This verse contains Yahweh’s instructions on how to do difficult missionary work. He approves of their mission, urges them to “establish my word,” but to be aware that success will require their full cooperation. First, they must be “patient in long-suffering and afflictions.” Very few missions are immediately successful; in their early stages, missions are even less obviously productive. Patience allows us to realize that the lack of immediate success is not evidence of lack of success. Missionaries need the time to find the right people among all of the possible converts. The potential converts need time to accept the change in their lives that will come through the acceptance of the gospel. Patience allows the missionary to wait for these natural processes to take place. This is patience in long-suffering. “Long-suffering” does not emphasize “suffering” in the sense of withstanding pain or uncomfortable situations, but in its more archaic meaning of allowing or permitting. To be “long-suffering” is to have the patience to allow events to develop at their own pace. (See a further definition in the commentary accompanying Alma 7:23–24.)

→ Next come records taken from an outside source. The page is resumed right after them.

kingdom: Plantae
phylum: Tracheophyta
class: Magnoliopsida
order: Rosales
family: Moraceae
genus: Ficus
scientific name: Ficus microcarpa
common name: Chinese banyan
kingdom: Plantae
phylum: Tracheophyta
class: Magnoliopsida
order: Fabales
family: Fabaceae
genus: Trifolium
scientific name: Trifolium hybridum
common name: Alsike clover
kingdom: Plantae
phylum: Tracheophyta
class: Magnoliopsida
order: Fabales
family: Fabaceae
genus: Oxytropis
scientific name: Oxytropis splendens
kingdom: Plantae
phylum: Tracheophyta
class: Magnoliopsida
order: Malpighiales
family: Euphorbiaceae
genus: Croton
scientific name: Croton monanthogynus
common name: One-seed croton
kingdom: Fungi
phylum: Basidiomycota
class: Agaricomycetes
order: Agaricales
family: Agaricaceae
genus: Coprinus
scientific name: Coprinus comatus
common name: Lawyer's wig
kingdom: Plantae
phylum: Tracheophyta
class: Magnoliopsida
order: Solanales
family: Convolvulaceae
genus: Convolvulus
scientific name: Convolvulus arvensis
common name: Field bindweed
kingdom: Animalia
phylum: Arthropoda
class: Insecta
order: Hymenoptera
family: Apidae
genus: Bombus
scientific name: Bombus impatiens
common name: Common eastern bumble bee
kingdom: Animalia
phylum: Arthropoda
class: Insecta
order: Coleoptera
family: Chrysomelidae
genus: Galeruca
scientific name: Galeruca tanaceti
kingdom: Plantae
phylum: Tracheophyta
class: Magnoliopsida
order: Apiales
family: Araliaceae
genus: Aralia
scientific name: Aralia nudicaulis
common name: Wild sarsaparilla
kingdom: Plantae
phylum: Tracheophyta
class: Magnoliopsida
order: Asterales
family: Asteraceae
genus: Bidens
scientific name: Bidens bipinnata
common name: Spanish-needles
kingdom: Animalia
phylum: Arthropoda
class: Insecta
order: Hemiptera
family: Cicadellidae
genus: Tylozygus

Patience in afflictions is self-directed, while patience in long-suffering is applies to others. Missionary tasks are not always easy and may lead to different types of afflictions. In the days of Mosiah’s sons, those afflictions would have been more numerous and potentially life-threatening than those modern missionaries face. Nevertheless, they were to have patience even through those trials.
A second requirement is that the missionaries become “good examples… in me.” One of the greatest tools of the missionary is his or her own soul. The change effected in the missionary is a visible example of the gospel’s workings. Anyone considering the great change represented by conversion needs to know both that the process is possible and that the results are worthwhile. The missionary’s example shows both of these aspects.
In return Yahweh promises: “I will make an instrument of thee in my hands.” This is a promise of partnership and also a reminder to humility. The excellent missionary is an instrument, not the hand that moves the instrument. It is the Spirit that converts, manifesting itself through the efforts of the missionary, who by faith and works, is in the right place at the right time.